At Jefferson Lab, ILC’s order-of-magnitude scale-up calls to mind the SRF pioneering of CEBAF, itself an order-of-magnitude scale-up from seminal SRF R&D that was conducted mainly at Cornell, KEK, DESY, and earlier at Stanford University. In the effort to head off or pre-compensate for operational difficulties, CEBAF’s scale-up challenges included higher-order modes, overall reliability in a many-cryomodule system and the fact that the beams to be accelerated had distinct properties not previously engaged. Yet, even though these and countless other pre-operational questions were attacked, actual practice, year in and year out, has turned up much that was simply unforeseen, and was probably unforeseeable. As a result, in CEBAF’s decade and a half of operating, about 1.5 refurbishments have been necessary per CC. Extrapolated, that would imply about 30 per year for the ILC.
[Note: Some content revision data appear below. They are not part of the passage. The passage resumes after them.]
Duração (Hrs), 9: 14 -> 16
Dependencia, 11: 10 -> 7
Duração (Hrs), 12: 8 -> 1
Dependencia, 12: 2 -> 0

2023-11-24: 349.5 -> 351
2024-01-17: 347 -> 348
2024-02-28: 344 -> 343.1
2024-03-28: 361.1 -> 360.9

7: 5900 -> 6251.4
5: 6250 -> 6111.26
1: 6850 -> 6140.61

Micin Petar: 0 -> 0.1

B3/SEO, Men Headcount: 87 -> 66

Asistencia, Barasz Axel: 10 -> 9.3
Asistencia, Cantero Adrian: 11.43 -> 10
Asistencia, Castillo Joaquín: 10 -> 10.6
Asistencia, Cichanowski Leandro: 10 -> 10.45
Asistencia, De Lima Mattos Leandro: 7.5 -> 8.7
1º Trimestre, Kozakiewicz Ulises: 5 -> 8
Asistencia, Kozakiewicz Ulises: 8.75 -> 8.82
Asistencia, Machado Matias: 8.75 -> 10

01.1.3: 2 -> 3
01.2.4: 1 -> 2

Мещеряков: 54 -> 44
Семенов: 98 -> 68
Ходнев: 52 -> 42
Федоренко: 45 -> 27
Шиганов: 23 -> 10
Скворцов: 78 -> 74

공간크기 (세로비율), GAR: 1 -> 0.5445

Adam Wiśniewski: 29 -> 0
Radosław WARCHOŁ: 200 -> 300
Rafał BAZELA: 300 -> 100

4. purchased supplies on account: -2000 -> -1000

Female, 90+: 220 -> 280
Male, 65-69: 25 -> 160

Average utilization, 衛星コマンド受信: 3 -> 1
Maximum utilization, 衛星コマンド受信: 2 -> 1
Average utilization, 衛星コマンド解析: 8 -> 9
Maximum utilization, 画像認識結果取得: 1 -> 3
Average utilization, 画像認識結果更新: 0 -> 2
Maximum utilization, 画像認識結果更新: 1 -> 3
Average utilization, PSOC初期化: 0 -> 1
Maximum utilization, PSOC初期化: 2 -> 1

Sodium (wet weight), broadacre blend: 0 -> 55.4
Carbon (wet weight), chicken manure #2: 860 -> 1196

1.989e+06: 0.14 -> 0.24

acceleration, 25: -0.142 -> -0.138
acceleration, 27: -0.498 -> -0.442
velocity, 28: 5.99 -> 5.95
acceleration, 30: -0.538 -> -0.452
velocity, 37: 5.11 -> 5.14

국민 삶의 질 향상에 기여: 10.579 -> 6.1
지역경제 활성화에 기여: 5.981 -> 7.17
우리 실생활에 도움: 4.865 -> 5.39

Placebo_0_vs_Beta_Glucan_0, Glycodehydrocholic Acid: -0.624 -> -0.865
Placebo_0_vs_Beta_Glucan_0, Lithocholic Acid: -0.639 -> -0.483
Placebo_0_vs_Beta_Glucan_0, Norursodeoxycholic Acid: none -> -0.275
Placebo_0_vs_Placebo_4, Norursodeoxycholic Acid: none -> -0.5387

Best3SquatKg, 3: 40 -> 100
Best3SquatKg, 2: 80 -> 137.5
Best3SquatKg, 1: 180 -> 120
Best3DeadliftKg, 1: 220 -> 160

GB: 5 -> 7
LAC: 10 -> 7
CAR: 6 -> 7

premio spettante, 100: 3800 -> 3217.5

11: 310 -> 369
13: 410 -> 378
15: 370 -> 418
Of course, extrapolations about the ILC and other future SRF machines are inevitably subject to errors. For one thing, experience to date involves operating gradients significantly lower than those planned for the ILC (and for the XFEL, as well). And at CEBAF and other operating SRF machines, most of the post-construction problems have already been corrected. For example, in SRF cavity processing, future accelerator builders won’t have to re-learn the value of high-pressure rinsing, which removes the performance limitation of field emission – and which is helping the ILC high-gradient R&D programme to achieve significantly higher accelerating gradients than past machines have reached.

But both the XFEL and the ILC will push the (current) state of the art just as CEBAF pushed the (then) state of the art. So it is certain that the problems that these future SRF machines are sure to encounter will be new and different. Nevertheless, past experience is all that we have, and we should try to learn from it. Despite the uncertainties, strategies for spares will need to be developed. To maintain the operating gradient, failure rates will need to be estimated. CEBAF had one cryomodule failure per CC, but the failures appeared only after the first 7 years, or the first 3 CC. The failures exposed flaws but new problems are surely coming. CEBAF has also had gradient degradation of 1% per year from new field-emission sites caused by particulates inside the vacuum system. In sum, from our experience, any SRF machine needs to plan for refurbishments at a rate of 1–2 per CC.

In current SRF accelerators, cryomodules are independent, standalone entities that can (with some difficulty) be pulled out for refurbishment. In future SRF accelerators, the need to minimize static heat losses pushes the design toward more integrated accelerator systems, even at the cost of making replacement harder. Yet if extrapolation from current operating experience is valid, it will be important to have the ability to refurbish, which means that it will be necessary to avoid having cryomodules that are difficult to extract. It’s the continuation of a longstanding design conflict: tight integration of systems improves performance, but makes repair harder.

SRF operating experience now has a long standing – many cryomodule centuries of it, in fact. This experience base constitutes an imperfect yet vital tool. And for all of us, there’s profit in looking back in order to see forward.